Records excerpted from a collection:
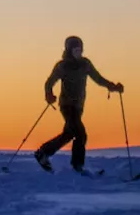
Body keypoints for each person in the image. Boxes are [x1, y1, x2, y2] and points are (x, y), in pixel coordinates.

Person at [34, 35, 123, 173]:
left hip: (78, 107)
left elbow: (98, 78)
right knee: (81, 135)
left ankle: (43, 153)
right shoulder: (62, 66)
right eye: (76, 50)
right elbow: (49, 82)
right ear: (69, 50)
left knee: (69, 134)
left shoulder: (85, 64)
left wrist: (113, 87)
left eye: (80, 49)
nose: (79, 52)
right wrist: (49, 94)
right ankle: (77, 166)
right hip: (67, 106)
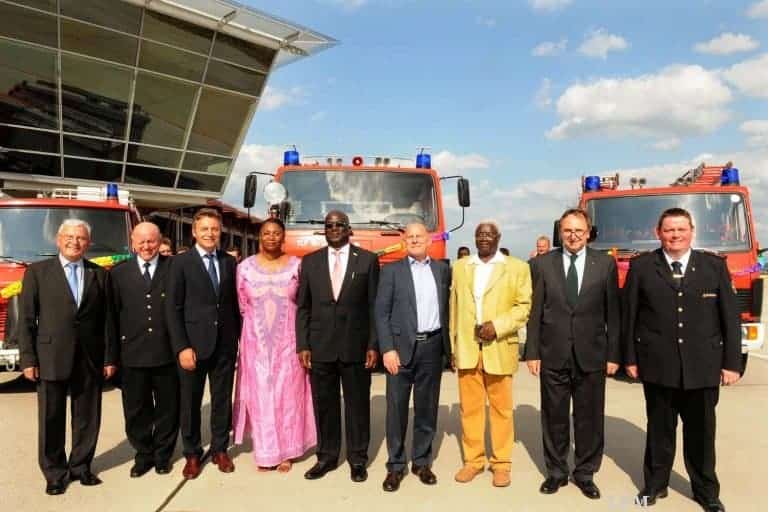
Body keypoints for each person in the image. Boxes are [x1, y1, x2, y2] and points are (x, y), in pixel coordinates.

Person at [623, 208, 740, 512]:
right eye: (669, 230)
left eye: (681, 229)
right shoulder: (642, 267)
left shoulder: (713, 266)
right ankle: (654, 485)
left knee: (701, 434)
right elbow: (630, 317)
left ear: (692, 231)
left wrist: (731, 363)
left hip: (703, 366)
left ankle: (706, 492)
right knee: (659, 431)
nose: (675, 235)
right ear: (657, 232)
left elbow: (730, 318)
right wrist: (630, 359)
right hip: (658, 366)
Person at [525, 208, 620, 499]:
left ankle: (585, 472)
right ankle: (556, 472)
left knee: (589, 417)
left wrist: (613, 354)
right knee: (554, 416)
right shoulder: (541, 264)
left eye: (579, 230)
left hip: (591, 353)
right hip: (553, 352)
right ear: (560, 233)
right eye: (568, 230)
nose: (573, 235)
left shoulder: (604, 264)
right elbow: (535, 311)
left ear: (588, 232)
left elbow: (613, 314)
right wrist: (532, 351)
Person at [18, 219, 118, 495]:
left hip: (90, 357)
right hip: (50, 355)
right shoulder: (38, 272)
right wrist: (28, 359)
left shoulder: (100, 275)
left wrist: (110, 358)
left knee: (87, 417)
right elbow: (27, 319)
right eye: (70, 237)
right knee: (51, 417)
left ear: (89, 243)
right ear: (58, 239)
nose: (75, 242)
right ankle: (54, 473)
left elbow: (108, 320)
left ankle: (81, 467)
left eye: (82, 238)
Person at [296, 210, 380, 483]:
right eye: (329, 225)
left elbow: (373, 307)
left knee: (357, 405)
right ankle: (327, 457)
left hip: (356, 347)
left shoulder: (367, 261)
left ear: (348, 229)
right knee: (325, 405)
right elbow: (303, 308)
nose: (334, 228)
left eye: (339, 225)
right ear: (325, 230)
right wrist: (303, 344)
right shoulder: (309, 262)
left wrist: (373, 344)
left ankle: (357, 459)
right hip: (320, 347)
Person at [450, 220, 532, 487]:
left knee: (501, 411)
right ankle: (473, 461)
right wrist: (454, 346)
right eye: (479, 234)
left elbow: (523, 308)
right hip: (468, 349)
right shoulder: (461, 267)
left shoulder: (517, 268)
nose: (484, 238)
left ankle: (501, 464)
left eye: (489, 234)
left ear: (498, 237)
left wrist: (496, 327)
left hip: (499, 348)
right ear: (475, 239)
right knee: (470, 410)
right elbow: (455, 308)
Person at [232, 218, 316, 472]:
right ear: (260, 237)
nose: (271, 237)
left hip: (289, 345)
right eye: (266, 233)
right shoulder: (245, 268)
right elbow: (242, 305)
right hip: (255, 345)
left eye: (276, 233)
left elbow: (304, 306)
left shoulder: (297, 267)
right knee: (261, 397)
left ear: (283, 237)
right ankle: (266, 452)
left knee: (287, 396)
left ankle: (287, 451)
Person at [375, 222, 451, 492]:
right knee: (396, 410)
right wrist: (387, 349)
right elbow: (381, 313)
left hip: (432, 347)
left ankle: (421, 462)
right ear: (404, 241)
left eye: (420, 236)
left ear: (429, 240)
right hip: (400, 350)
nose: (415, 240)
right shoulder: (393, 271)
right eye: (411, 237)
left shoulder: (442, 270)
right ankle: (395, 466)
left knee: (426, 408)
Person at [167, 208, 241, 479]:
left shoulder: (229, 262)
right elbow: (172, 309)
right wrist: (181, 347)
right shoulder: (180, 263)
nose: (210, 234)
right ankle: (192, 453)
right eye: (205, 229)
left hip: (224, 345)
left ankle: (220, 449)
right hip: (193, 347)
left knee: (222, 400)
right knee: (190, 403)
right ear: (194, 232)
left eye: (215, 229)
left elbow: (234, 305)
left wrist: (240, 340)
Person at [110, 222, 178, 478]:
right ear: (132, 242)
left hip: (166, 352)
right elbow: (112, 317)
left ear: (160, 241)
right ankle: (143, 455)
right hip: (132, 354)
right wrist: (113, 355)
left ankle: (163, 455)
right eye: (142, 241)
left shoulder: (174, 268)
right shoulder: (118, 273)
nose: (147, 246)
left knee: (168, 409)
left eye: (152, 241)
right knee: (136, 411)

__Problem to work on__
Among the entries above, locate the lines containing "right hip: (468, 349)" and "left knee: (287, 396)", and transcribe exactly those two lines and all lines between.

__Worked solution__
right hip: (468, 349)
right shoulder: (461, 267)
left shoulder: (517, 268)
nose: (484, 238)
left ankle: (501, 464)
left eye: (489, 234)
left ear: (498, 237)
left wrist: (496, 327)
left hip: (499, 348)
right ear: (475, 239)
right knee: (470, 410)
right elbow: (455, 308)
Person at [232, 218, 316, 472]:
right ear: (260, 237)
nose: (271, 237)
left hip: (289, 345)
right eye: (266, 233)
right shoulder: (245, 268)
right elbow: (242, 305)
right hip: (255, 345)
left eye: (276, 233)
left elbow: (304, 306)
left shoulder: (297, 267)
right knee: (261, 397)
left ear: (283, 237)
right ankle: (266, 452)
left knee: (287, 396)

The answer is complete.